Data management transformation is a method that optimizes raw data for both business and analytical purposes. This can involve removing redundant columns, changing types of data, and changing the name of an attribute or identifying it. It could also involve aggregation, deduplication and joining. This is usually performed by analytics engineers, who write SQL or Python codes to programmatically load and transform data. The resulting data is stored in an analytic database.

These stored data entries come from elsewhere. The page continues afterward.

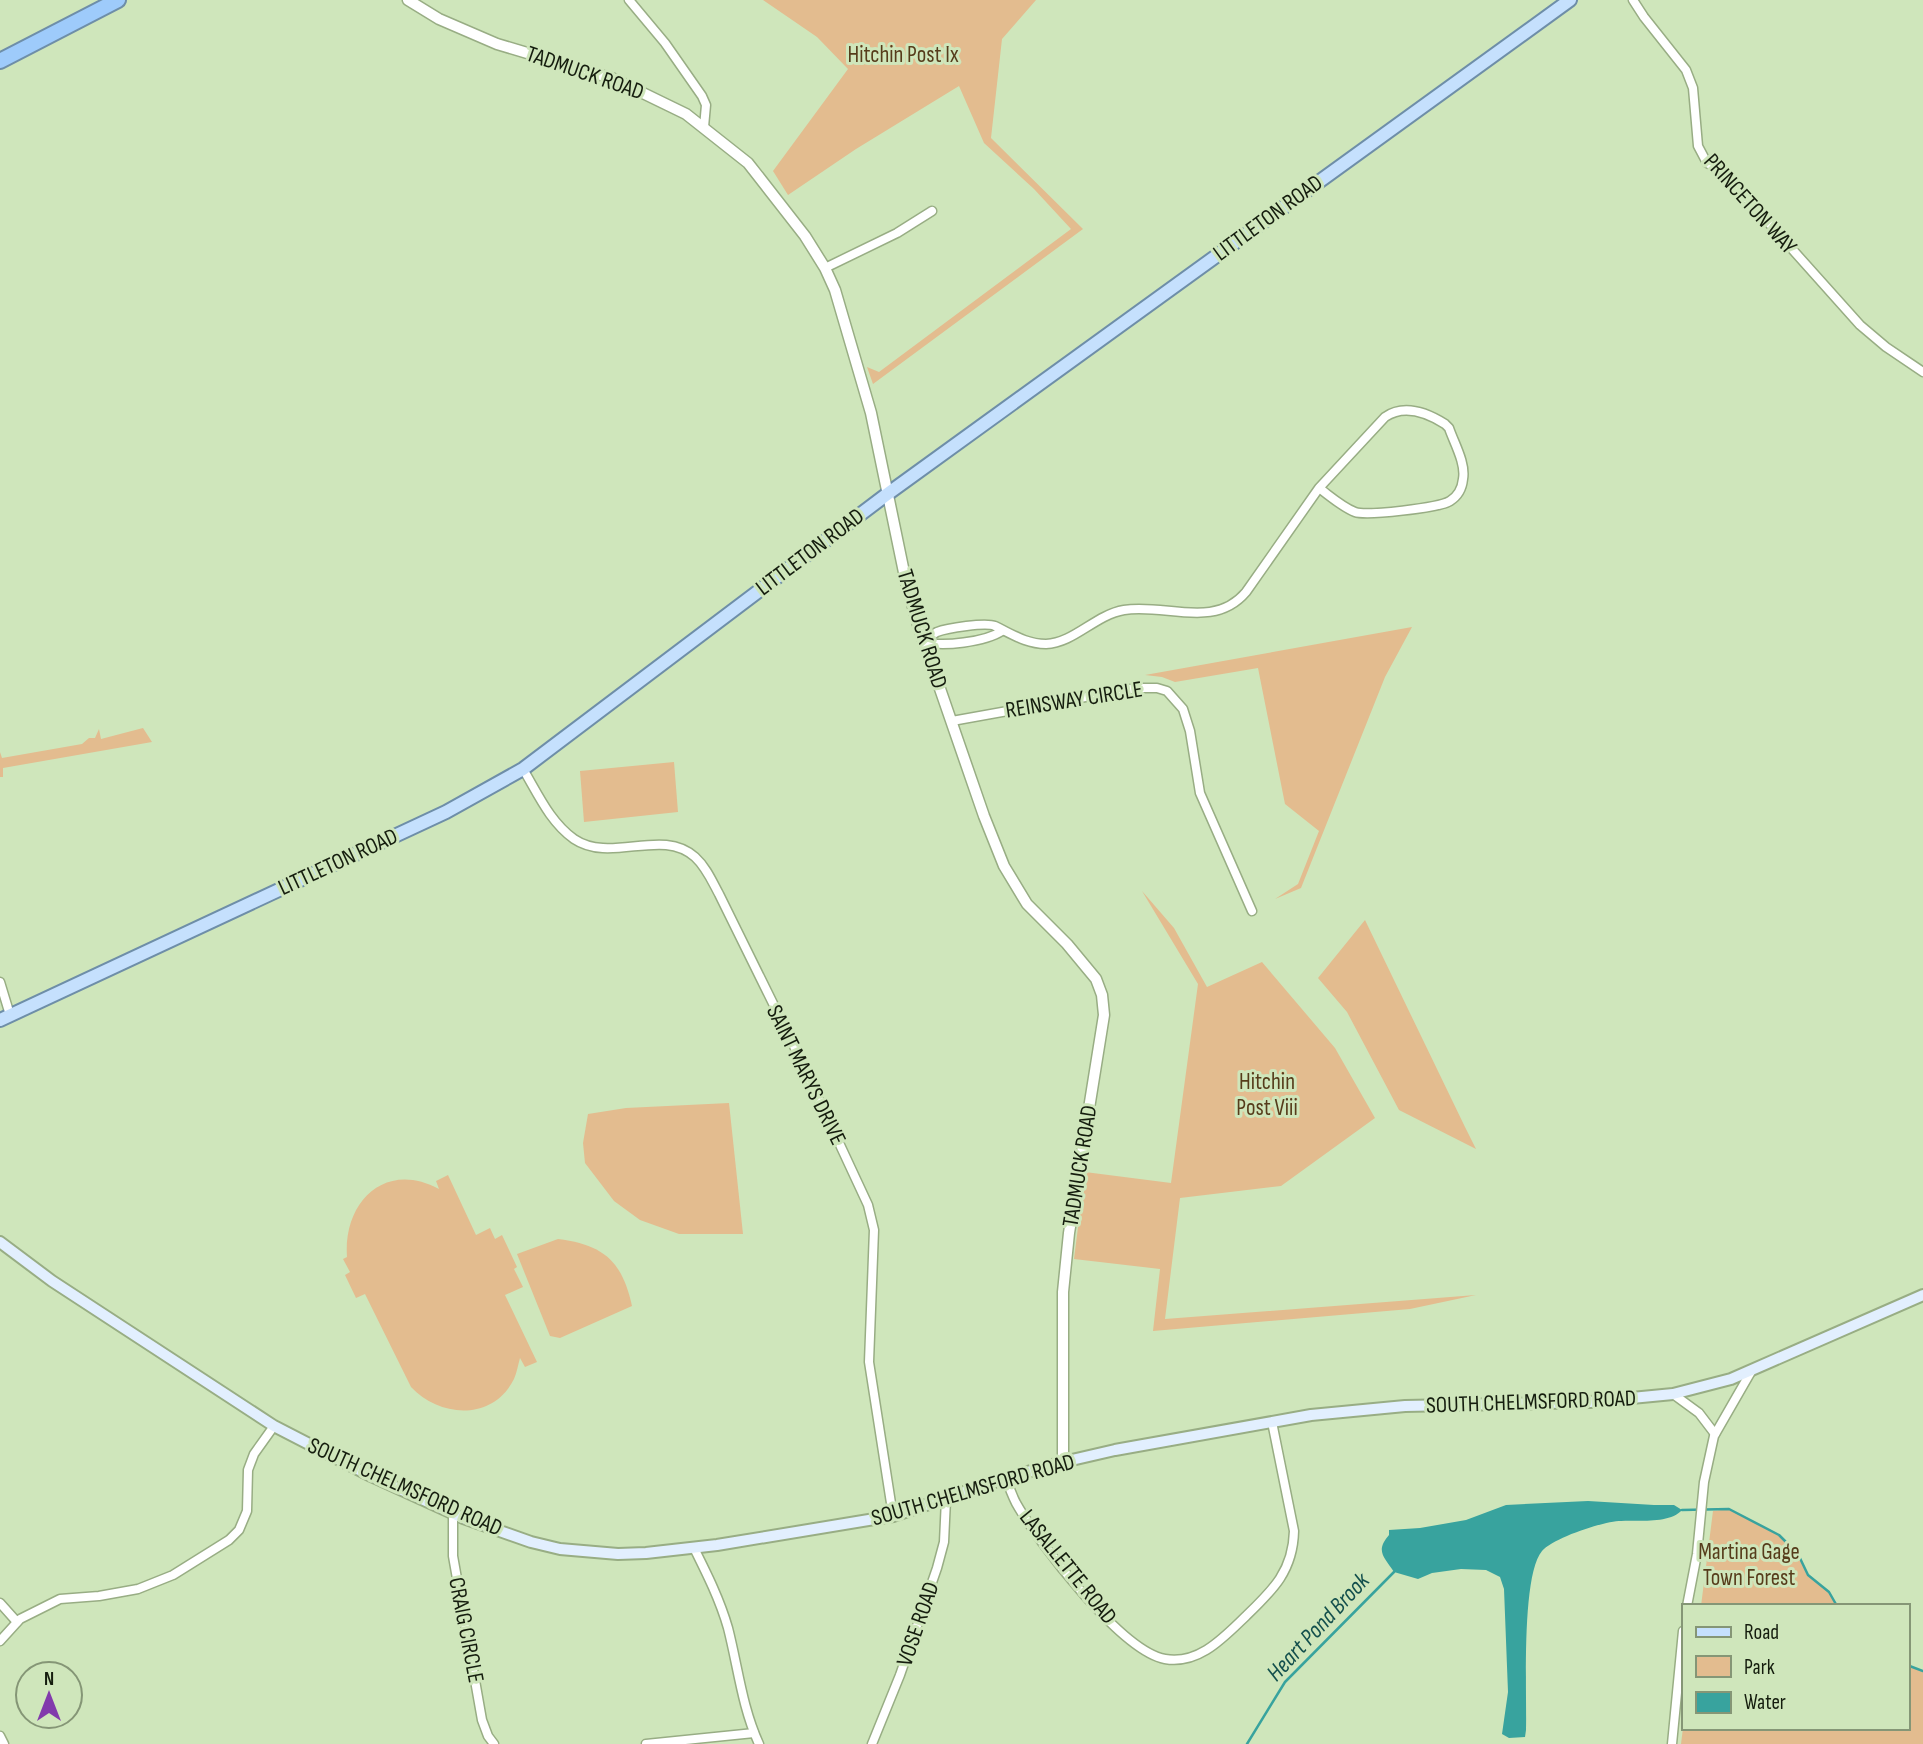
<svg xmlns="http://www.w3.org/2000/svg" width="1923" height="1744" font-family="'Sofia Sans Condensed',sans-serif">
<rect width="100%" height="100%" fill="#cfe6bb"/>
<g fill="#e3bc8f">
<polygon points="763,0 1036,0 1002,39 991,138 1083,229 873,384 867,367 879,372 1071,229 1034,189 984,143 959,86 856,149 788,195 773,171 848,69 817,37"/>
<polygon points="1412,627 1385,677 1301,888 1275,899 1298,884 1319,831 1285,804 1258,668 1175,682 1162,677 1145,675"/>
<polygon points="143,728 152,742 3,768 3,777 0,777 0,752 2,758 82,744 89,738 95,738 99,729 101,739"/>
<polygon points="674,762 678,812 584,822 580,771"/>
<polygon points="1142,891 1174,928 1207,987 1262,962 1335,1048 1375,1118 1281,1186 1180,1198 1165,1319 1476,1295 1410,1309 1153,1331 1160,1269 1074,1259 1085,1172 1171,1183 1198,984"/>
<polygon points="1365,920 1465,1127 1476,1149 1399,1110 1347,1012 1318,978"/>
<polygon points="729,1103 743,1234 679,1234 640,1220 614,1201 585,1163 583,1143 588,1114 626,1108"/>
<path d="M448 1175 476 1235 490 1228 495 1239 502 1235 517 1267 514 1269 523 1287 505 1295 537 1362 525 1367 520 1358C518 1365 517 1372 514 1379 493 1421 440 1418 411 1387L365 1294 356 1298 345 1275 350 1272 343 1259 347 1257C343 1201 386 1160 439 1189L436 1181Z"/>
<path d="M558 1239C604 1245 622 1261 632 1306L560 1338 550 1336 517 1254Z"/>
<polygon points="1729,1509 1779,1535 1798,1554 1808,1575 1829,1592 1837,1606 1701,1606 1713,1511"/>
<polygon points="1907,1665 1923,1671 1923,1744 1681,1744 1683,1728 1907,1728"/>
</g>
<path fill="#38a39e" d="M1588 1501 1654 1505H1674L1682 1510C1670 1524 1638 1520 1621 1521 1604 1521 1553 1538 1542 1551 1521 1576 1527 1694 1526 1730L1525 1737 1509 1738 1502 1734 1508 1692 1504 1589 1500 1577 1486 1570 1461 1569 1432 1573 1418 1579 1394 1572C1384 1557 1375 1551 1389 1535V1530L1420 1528 1466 1520 1506 1505Z"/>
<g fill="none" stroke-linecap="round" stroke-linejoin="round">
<g stroke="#38a39e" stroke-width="2.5">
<polyline points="1682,1510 1729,1509 1779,1535 1798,1554 1808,1575 1829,1592 1837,1606"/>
<polyline points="1907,1665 1923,1671"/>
<polyline points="1247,1744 1285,1682 1394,1572"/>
</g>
<g stroke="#98ad84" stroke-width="11">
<g id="minor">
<polyline points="629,0 665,43 702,96 706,105 704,127"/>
<polyline points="1633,0 1644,17 1686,70 1693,88 1698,146 1707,163 1718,169 1741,192 1860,325 1886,347 1923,372"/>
<polyline points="825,268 897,233 932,211"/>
<path d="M924 642C928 639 933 634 937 632 947 628 986 622 995 626 1012 634 1026 644 1046 644 1074 643 1095 615 1124 610 1165 603 1214 630 1246 592L1319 488 1385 417C1404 404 1426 412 1445 424L1449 428C1454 443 1466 463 1463 479 1462 489 1458 496 1450 501 1439 508 1366 516 1355 512 1342 507 1330 496 1319 488"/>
<path d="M924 642C943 647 985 642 1002 631"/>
<polyline points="952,721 1136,688 1157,688 1167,691 1183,709 1190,731 1200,793 1252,911"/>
<path d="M523 769C538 794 550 822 574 839 611 864 662 827 695 857 706 867 712 881 719 894L793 1044 868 1205 874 1230 869 1362 893 1516"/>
<polyline points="0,982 10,1015"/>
<polyline points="1673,1394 1699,1413 1715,1434"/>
<path d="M1006 1478C1009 1487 1012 1495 1016 1503 1038 1542 1121 1651 1165 1659 1199 1665 1224 1637 1246 1616 1273 1590 1293 1571 1294 1531L1272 1422"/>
<polyline points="453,1513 453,1556 482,1720 488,1736 494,1744"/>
<path d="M694 1548C707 1574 720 1600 728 1628 738 1667 742 1707 759 1744"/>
<polyline points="0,1603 17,1622"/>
<polyline points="1687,1606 1697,1554 1704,1482 1714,1436 1752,1370"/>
<polyline points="0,1641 20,1619 60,1599 99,1596 138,1589 173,1575 229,1540 239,1530 247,1511 248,1470 254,1454 274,1426"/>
<polyline points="0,1736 4,1744"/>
<polyline points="646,1744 754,1733"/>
<polyline points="872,1744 900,1675 937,1568 944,1542 946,1499"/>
<polyline points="1672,1744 1683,1631"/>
</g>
</g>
<g stroke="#98ad84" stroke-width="13">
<polyline id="tertiary" points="408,0 439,19 497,44 614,79 686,114 748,163 805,236 825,268 835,290 871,413 906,582 919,628 984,816 1004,866 1027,904 1067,944 1096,979 1102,995 1104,1015 1069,1233 1063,1292 1063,1462"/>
</g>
<g stroke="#98ad84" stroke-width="14">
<polyline id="secondary" points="0,1242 52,1281 274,1426 371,1476 463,1518 531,1542 560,1549 618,1554 646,1553 717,1545 893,1516 1006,1478 1063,1462 1115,1450 1311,1415 1405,1406 1590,1402 1673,1394 1731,1379 1923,1295"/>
</g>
<g stroke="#6e8ea8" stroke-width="16">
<polyline id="primary" points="0,1020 446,812 523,769 886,495 1570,0"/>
</g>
<g stroke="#6e8ea8" stroke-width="18">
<polyline id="motorway" points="0,61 118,0"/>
</g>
<use href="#minor" stroke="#fff" stroke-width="8"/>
<use href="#tertiary" stroke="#fff" stroke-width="10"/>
<use href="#secondary" stroke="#e2effe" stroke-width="10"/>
<use href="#primary" stroke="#c5e0fd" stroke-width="12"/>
<use href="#motorway" stroke="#9ecbfb" stroke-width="14"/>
</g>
<g text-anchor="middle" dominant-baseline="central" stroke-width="6" stroke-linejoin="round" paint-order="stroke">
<g font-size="23" fill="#563c1b" stroke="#cfe6bb">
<text x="903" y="55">Hitchin Post Ix</text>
<text x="1267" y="1082">Hitchin<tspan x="1267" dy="26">Post Viii</tspan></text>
<text x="1749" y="1552">Martina Gage<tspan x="1749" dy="26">Town Forest</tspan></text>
</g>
<g font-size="23" fill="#151d0e" stroke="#cfe6bb">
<text transform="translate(585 73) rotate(19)">TADMUCK ROAD</text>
<text transform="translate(1750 204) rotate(48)">PRINCETON WAY</text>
<text transform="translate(1268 218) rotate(-36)">LITTLETON ROAD</text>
<text transform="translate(810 552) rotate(-37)">LITTLETON ROAD</text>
<text transform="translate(922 629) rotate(73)">TADMUCK ROAD</text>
<text transform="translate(1074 700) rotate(-9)">REINSWAY CIRCLE</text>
<text transform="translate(338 862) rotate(-25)">LITTLETON ROAD</text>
<text transform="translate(806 1075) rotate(64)">SAINT MARYS DRIVE</text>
<text transform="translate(1080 1166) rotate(-81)">TADMUCK ROAD</text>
<text transform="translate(1531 1402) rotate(-2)">SOUTH CHELMSFORD ROAD</text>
<text transform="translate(405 1487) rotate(24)">SOUTH CHELMSFORD ROAD</text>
<text transform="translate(973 1490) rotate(-16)">SOUTH CHELMSFORD ROAD</text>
<text transform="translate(1068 1567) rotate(51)">LASALLETTE ROAD</text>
<text transform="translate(918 1624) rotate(-71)">VOSE ROAD</text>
<text transform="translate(466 1630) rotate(79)">CRAIG CIRCLE</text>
</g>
<g font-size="24" font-style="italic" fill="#14504d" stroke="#cfe6bb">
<text transform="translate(1318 1627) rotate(-47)">Heart Pond Brook</text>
</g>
</g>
<rect x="1682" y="1604" width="228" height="126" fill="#cfe6bb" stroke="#859676" stroke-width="2"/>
<rect x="1696" y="1627" width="35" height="10" fill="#c5e0fd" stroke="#859676" stroke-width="2"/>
<text x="1744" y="1639" font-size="21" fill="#151d0e">Road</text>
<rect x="1696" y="1656" width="35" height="21" fill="#e3bc8f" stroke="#859676" stroke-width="2"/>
<text x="1744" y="1674" font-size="21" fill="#151d0e">Park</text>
<rect x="1696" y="1692" width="35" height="21" fill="#38a39e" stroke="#859676" stroke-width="2"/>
<text x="1744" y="1709" font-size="21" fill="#151d0e">Water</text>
<g transform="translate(49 1695)"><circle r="33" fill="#cfe6bb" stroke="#859676" stroke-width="2"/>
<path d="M0-5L12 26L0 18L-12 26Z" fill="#823aac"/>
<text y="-10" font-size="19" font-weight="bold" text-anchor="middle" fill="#151d0e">N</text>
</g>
</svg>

To harness big data effectively, an enterprise-wide effort is required to standardize and organize it. This can be a difficult task since data is generated from a variety of sources and then distributed across various systems, applications as well as data formats and storage locations. The management of this data in a streamlined method is made difficult by inconsistencies in metadata and missing or duplicated attributes.

A successful data transformation strategy will yield numerous advantages, such as improving the quality of data and making it easier to query. It can also make data management through reducing redundant data, and improving the discoverability of information.

The most crucial step to achieving a successful data management change is to clearly define the goals and objectives of your business. Defining these will help guide your initiatives, get the approval of senior executives and enable you to focus on the process of innovation. This will allow you to utilize existing frameworks, such as Master Data Management, to simplify processes and decrease data fragmentation. This method will allow you to realize tangible benefits in terms of risk, cost and revenue by allowing more informed choices to be made using the data available.